Telangana high court new.png
30 Mar 2026
Categories: Latest News

Recently, the Telangana High Court examined whether merely forwarding allegedly false news on Twitter, without creating it, can attract criminal liability under Sections 353(1)(c) and 353(2) of the Bharatiya Nyaya Sanhita. The case arose from an FIR at Nakrekal Police Station against two BRS leaders accused of sharing posts linking a Congress leader to the SSC paper leak, raising concerns over misuse of criminal law and multiple FIRs for the same incident.

The controversy began when the second respondent, a Congress party leader from the BC (Yadav) community, filed a complaint alleging that certain YouTube channels and T-News had telecast fabricated reports falsely depicting her as an associate of one Guduguntla Shankar, a private teacher arrested in connection with the high-profile SSC paper leakage case. She alleged that BRS party leaders and social media in-charges then amplified this fake news by forwarding it on Twitter without verification, thereby damaging her reputation, derailing her political career, and causing her significant mental distress, resulting in the registration of FIR against the petitioners.

Counsel for the petitioners forcefully argued before the Court that the entire prosecution was a politically motivated attempt to divert public attention from the paper leakage controversy, pointing out that the petitioners had neither created nor originated the content in question, that forwarding news on social media does not ipso facto constitute a criminal act, and that no mens rea, the essential guilty mind, could be attributed to them for merely sharing existing content. Most critically, counsel highlighted that this Court had already quashed an identical FIR arising from the very same incident against another accused by order dated September 9, 2025, and that registration of multiple FIRs for a single incident is an abuse of process impermissible in law.
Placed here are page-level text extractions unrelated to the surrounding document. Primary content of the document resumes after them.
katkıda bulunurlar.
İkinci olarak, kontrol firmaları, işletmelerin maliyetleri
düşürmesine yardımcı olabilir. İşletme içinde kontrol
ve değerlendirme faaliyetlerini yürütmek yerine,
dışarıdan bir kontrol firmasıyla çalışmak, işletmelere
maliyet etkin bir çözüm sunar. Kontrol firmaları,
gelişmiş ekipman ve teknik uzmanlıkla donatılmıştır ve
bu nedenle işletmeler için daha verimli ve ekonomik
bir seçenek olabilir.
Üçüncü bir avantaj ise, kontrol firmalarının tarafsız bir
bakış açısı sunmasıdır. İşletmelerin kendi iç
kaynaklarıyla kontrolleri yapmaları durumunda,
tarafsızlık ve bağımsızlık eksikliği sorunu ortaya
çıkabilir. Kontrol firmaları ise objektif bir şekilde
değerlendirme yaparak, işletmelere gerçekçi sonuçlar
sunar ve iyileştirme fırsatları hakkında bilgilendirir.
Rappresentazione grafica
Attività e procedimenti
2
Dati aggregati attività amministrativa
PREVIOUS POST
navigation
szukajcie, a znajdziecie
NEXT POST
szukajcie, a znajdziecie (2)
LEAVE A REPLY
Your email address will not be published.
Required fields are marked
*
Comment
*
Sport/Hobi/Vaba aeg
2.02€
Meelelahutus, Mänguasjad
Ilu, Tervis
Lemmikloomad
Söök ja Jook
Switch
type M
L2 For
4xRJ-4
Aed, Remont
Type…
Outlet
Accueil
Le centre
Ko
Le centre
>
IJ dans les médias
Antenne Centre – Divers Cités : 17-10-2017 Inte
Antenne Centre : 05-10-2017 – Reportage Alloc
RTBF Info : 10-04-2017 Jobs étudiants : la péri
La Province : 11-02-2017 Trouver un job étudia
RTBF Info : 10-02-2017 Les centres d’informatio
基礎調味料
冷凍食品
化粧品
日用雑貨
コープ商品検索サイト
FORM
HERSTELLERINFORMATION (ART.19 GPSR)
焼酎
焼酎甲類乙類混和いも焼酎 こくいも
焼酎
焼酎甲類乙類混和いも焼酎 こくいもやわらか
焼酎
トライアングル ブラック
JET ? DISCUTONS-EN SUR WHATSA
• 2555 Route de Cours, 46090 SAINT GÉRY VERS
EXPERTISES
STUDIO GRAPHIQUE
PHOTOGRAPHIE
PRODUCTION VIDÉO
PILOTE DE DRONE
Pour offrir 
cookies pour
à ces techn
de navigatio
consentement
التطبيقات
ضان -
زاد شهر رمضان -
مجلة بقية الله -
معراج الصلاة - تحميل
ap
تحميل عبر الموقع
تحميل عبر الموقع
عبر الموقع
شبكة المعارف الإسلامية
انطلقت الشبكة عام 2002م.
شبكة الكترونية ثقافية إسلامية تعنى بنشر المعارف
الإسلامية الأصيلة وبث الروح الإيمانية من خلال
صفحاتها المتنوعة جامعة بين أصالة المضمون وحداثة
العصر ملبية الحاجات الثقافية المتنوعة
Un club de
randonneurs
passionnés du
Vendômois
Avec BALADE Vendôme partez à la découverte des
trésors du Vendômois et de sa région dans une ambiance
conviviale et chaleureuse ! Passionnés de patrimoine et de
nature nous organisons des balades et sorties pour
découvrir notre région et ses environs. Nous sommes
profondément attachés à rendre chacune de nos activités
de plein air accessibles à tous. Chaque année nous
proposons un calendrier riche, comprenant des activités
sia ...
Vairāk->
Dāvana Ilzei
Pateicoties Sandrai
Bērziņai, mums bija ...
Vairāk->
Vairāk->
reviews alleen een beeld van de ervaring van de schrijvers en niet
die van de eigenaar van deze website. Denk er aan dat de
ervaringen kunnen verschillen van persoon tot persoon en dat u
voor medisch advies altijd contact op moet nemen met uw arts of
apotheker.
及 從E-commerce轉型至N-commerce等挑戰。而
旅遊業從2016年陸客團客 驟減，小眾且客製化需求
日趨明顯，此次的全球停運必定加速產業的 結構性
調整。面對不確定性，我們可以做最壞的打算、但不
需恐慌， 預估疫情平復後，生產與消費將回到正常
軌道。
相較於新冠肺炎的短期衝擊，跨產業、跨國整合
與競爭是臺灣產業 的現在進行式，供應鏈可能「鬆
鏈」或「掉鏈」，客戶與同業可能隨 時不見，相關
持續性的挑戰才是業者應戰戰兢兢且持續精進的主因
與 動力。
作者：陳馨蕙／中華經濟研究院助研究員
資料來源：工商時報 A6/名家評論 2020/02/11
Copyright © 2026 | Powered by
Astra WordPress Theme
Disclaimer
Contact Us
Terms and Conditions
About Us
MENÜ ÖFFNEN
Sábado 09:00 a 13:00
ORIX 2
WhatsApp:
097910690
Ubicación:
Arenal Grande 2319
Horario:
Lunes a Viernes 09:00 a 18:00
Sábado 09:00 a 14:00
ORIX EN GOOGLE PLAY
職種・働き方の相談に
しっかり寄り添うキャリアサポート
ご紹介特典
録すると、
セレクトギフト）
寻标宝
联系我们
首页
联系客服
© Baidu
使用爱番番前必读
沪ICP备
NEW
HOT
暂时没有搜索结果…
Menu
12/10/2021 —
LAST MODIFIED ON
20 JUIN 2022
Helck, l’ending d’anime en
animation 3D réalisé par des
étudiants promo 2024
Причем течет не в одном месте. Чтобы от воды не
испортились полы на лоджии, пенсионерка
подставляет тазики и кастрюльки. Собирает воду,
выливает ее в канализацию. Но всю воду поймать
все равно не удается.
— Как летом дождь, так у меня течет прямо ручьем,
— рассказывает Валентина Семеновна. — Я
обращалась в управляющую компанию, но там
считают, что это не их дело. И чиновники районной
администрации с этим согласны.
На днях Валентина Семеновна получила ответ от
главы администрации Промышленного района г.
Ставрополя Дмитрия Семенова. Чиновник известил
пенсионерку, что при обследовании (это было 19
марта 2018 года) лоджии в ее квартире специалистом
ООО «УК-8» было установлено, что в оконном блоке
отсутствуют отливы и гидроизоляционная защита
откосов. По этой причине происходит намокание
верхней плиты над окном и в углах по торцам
The State, in opposition, maintained that the accused had acted with deliberate intent to damage the complainant's reputation, that witnesses had been examined and incriminating social media posts collected during investigation, and that the FIR could not be quashed at the threshold when investigation was still underway.

The High Court, after examining the rival submissions and the material on record, found the State's position difficult to sustain in light of its own earlier ruling. The Court noted that an identical issue had already been authoritatively decided by it in Criminal Petition Nos. 8965, 8966 and 8989 of 2025 by a common order dated September 9, 2025, wherein it was categorically held that the alleged Twitter posts relating to the SSC paper leakage case disclosed no intention to incite enmity between communities, nor did they create any fear or alarm capable of disturbing public tranquility, thereby failing to satisfy the essential statutory ingredients of Section 353 BNS.

Applying that reasoning squarely to the present case, the Court held that even proceeding on the assumption that the petitioners had forwarded the posts in question, "the alleged posts, even if assumed to be made by the petitioners, do not satisfy the statutory requirements of Section 353 BNS", and that permitting the proceedings to continue in the face of this finding would amount to nothing less than an abuse of the process of law.

Anchoring its conclusion further in the Supreme Court's binding precedent in T.T. Antony v. State of Kerala and its own ruling in Jakka Vinod Kumar Reddy v. State of Telangana on the impermissibility of multiple FIRs for the same incident, the Court allowed the criminal petition and quashed all proceedings against the petitioners in FIR before Nakrekal Police Station.